What Clinton did not know was that he would also take home the prestigious Jack MacDonald Academic Prize for the top academic graduate from a degree programme.

“It was a fantastic surprise. It is a good thing I came back for the graduation,” says Clinton.

While Clinton may only just have graduated, his four-and-a-half years of study have already helped him launch an international career.

He is setting up a South African branch of Brainz Instruments, a Mount Wellington-based manufacturer of neonatal brain monitors for the detection of brain injury.

“I started working at Brainz as the practical experience portion of my degree in my third year. I then worked there part-time while studying full time and as soon as I finished my degree they offered me a full-time position.”

MIT established the Jack MacDonald Academic Prize to mark the retirement of chief executive Dr Jack MacDonald in 2004. It was Dr MacDonald’s wish that an award be created for the top academic graduate from a degree programme.

The prize celebrates excellence in academic achievement, says executive director of external relations and student affairs at MIT Dr Stuart Middleton.

“The Jack MacDonald Academic prize is an important recognition of our top students in degree programmes.
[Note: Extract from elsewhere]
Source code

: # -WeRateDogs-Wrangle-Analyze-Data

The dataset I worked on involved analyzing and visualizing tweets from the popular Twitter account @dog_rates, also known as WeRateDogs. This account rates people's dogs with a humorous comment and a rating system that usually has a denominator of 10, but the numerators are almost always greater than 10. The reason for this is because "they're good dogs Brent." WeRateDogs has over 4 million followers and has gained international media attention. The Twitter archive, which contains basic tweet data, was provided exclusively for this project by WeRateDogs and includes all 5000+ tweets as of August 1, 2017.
The recipient will certainly have achieved to the highest academic standards."

Bachelor of Engineering Technology graduate Mark Schatzdorfer became the inaugural recipient of the prize in 2005.

Clinton was among more than 360 graduates who received Level 7 diplomas, degrees and post-graduate qualifications at MIT’s graduation ceremony, which was held at the TelstraClear Pacific Events Centre in Manukau City on May 16.